**Work instructions:** Look through the records below and copy each line that includes the word "flex".

----

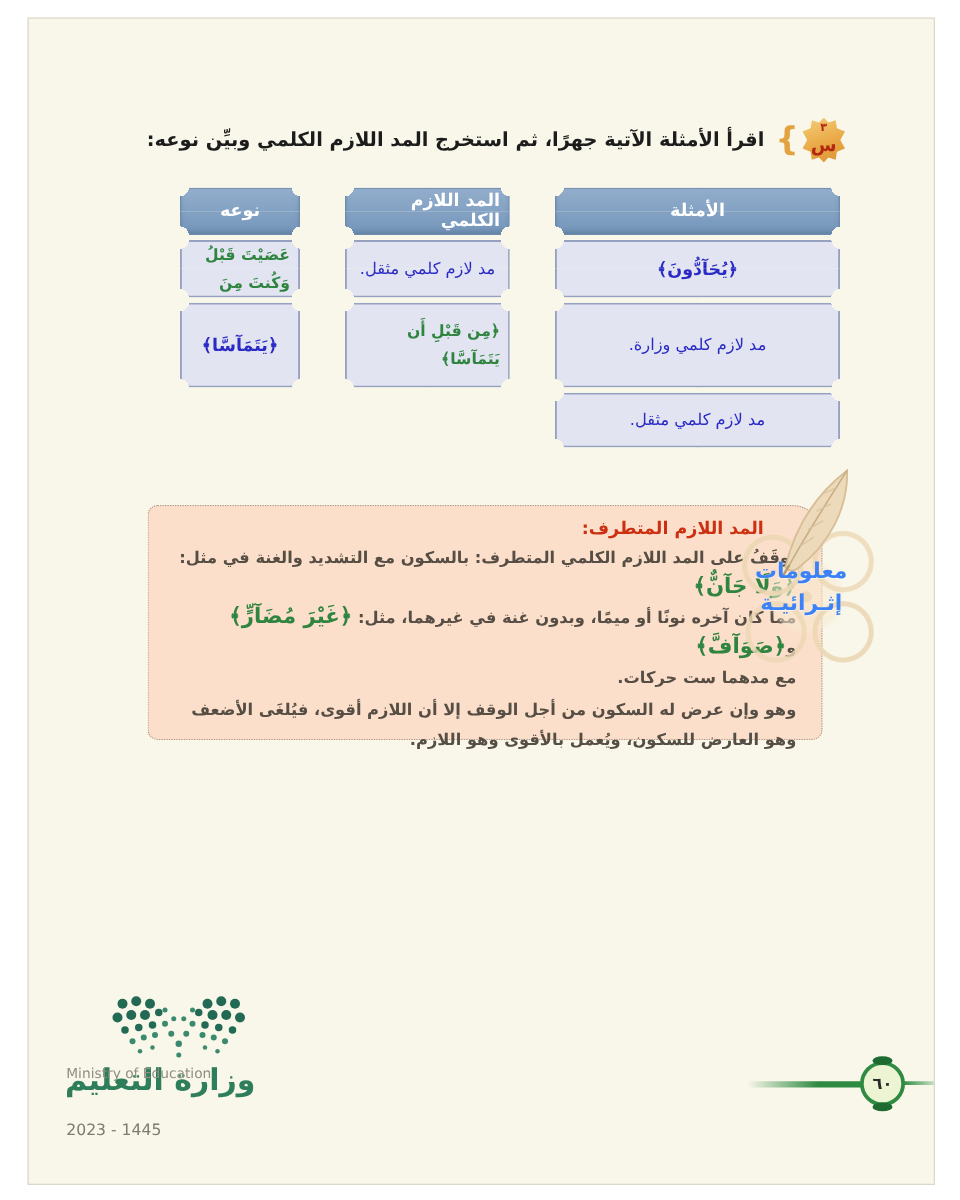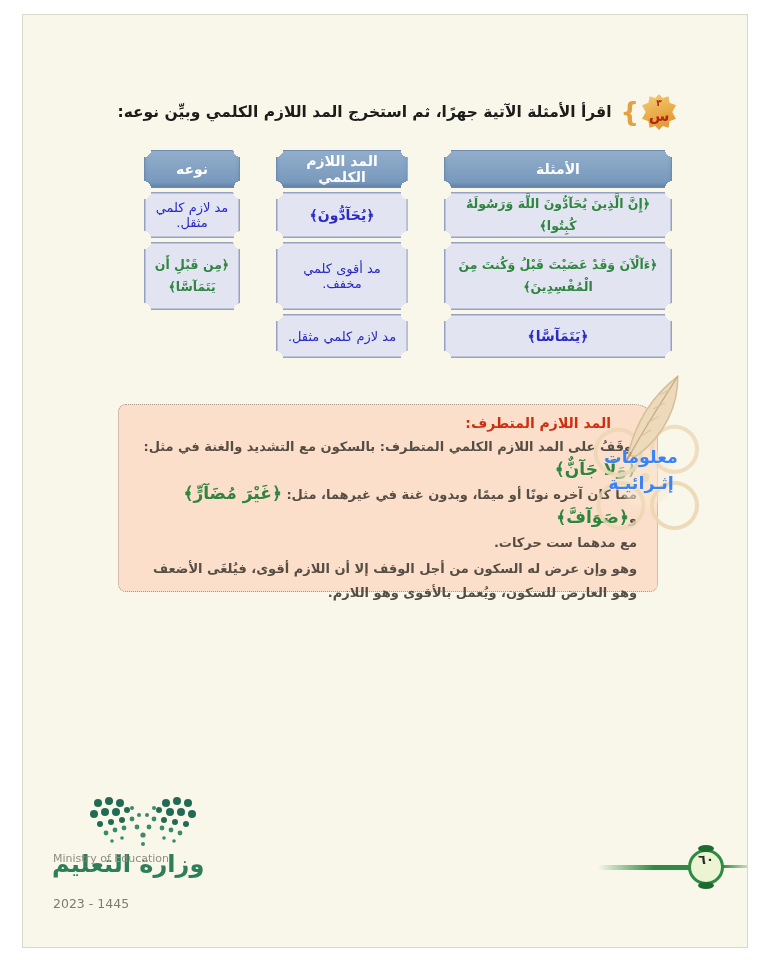--- a/index.html
+++ b/index.html
@@ -53,21 +53,21 @@
   .madd-table {
     position:absolute; right:96px; top:150px; width:560px;
     display:grid;
     grid-template-columns:260px 164px 128px;
     grid-template-rows:38px 46px 68px 44px;
     gap:4px;
     direction:rtl;
   }
   .tcell, .hcell {
     display:flex; align-items:center; justify-content:center;
-    text-align:center; padding:10px 8px; overflow:hidden;
+    text-align:right; padding:10px 8px; overflow:hidden;
     -webkit-mask:
       radial-gradient(circle 7px at 0 0,       #0000 7px, #000 7px) top left     / 50.5% 50.5% no-repeat,
       radial-gradient(circle 7px at 100% 0,    #0000 7px, #000 7px) top right    / 50.5% 50.5% no-repeat,
       radial-gradient(circle 7px at 0 100%,    #0000 7px, #000 7px) bottom left  / 50.5% 50.5% no-repeat,
       radial-gradient(circle 7px at 100% 100%, #0000 7px, #000 7px) bottom right / 50.5% 50.5% no-repeat;
     mask:
       radial-gradient(circle 7px at 0 0,       #0000 7px, #000 7px) top left     / 50.5% 50.5% no-repeat,
       radial-gradient(circle 7px at 100% 0,    #0000 7px, #000 7px) top right    / 50.5% 50.5% no-repeat,
       radial-gradient(circle 7px at 0 100%,    #0000 7px, #000 7px) bottom left  / 50.5% 50.5% no-repeat,
       radial-gradient(circle 7px at 100% 100%, #0000 7px, #000 7px) bottom right / 50.5% 50.5% no-repeat;
@@ -134,21 +134,21 @@
     background:linear-gradient(to left,#2f8a42,#2f8a42 40%, rgba(47,138,66,0));
     border-radius:3px;
   }
   .pagenum-line-right {
     position:absolute; left:722px; top:865px; width:25px; height:3px;
     background:linear-gradient(to right,#2f8a42, rgba(47,138,66,.25));
   }
   .pagenum-circle {
     position:absolute; left:688px; top:849px; width:36px; height:36px;
     background:#edf4d4; border:3px solid #2f8a42; border-radius:50%;
-    display:flex; justify-content:center;
+    display:flex; align-items:center; justify-content:center;
     font-size:13px; font-weight:bold; color:#2b2b2b;
   }
   .pagenum-circle::before, .pagenum-circle::after {
     content:""; position:absolute; left:50%; transform:translateX(-50%);
     width:16px; height:7px; background:#1d6b30; border-radius:50%;
   }
   .pagenum-circle::before { top:-7px; }
   .pagenum-circle::after  { bottom:-7px; }
 </style>
 </head>
@@ -166,26 +166,25 @@
     </span>
     <span class="q-brace">{</span>
     <span class="q-text">اقرأ الأمثلة الآتية جهرًا، ثم استخرج المد اللازم الكلمي وبيِّن نوعه:</span>
   </div>
 
   <div class="madd-table">
     <div class="hcell">الأمثلة</div>
     <div class="hcell">المد اللازم الكلمي</div>
     <div class="hcell">نوعه</div>
 
-    <div class="tcell quran-cell">﴿إِنَّ الَّذِينَ يُحَآدُّونَ اللَّهَ وَرَسُولَهُ كُبِتُوا﴾</div>
     <div class="tcell madd-cell">﴿يُحَآدُّونَ﴾</div>
     <div class="tcell type-cell">مد لازم كلمي مثقل.</div>
 
     <div class="tcell quran-cell">﴿ءَآلْآنَ وَقَدْ عَصَيْتَ قَبْلُ وَكُنتَ مِنَ الْمُفْسِدِينَ﴾</div>
-    <div class="tcell type-cell">مد أقوى كلمي مخفف.</div>
+    <div class="tcell type-cell">مد لازم كلمي وزارة.</div>
 
     <div class="tcell quran-cell">﴿مِن قَبْلِ أَن يَتَمَآسَّا﴾</div>
     <div class="tcell madd-cell">﴿يَتَمَآسَّا﴾</div>
     <div class="tcell type-cell">مد لازم كلمي مثقل.</div>
   </div>
 
   <div class="info-box">
     <div class="box-title">المد اللازم المتطرف:</div>
     <div class="box-body">
       <span class="box-line"><span>يُوقَفُ على المد اللازم الكلمي المتطرف: بالسكون مع التشديد والغنة في مثل: </span><span class="qi">﴿وَلَا جَآنٌّ﴾</span></span>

----

**Written answer:**
     display:flex; align-items:center; justify-content:center;
-    display:flex; justify-content:center;
+    display:flex; align-items:center; justify-content:center;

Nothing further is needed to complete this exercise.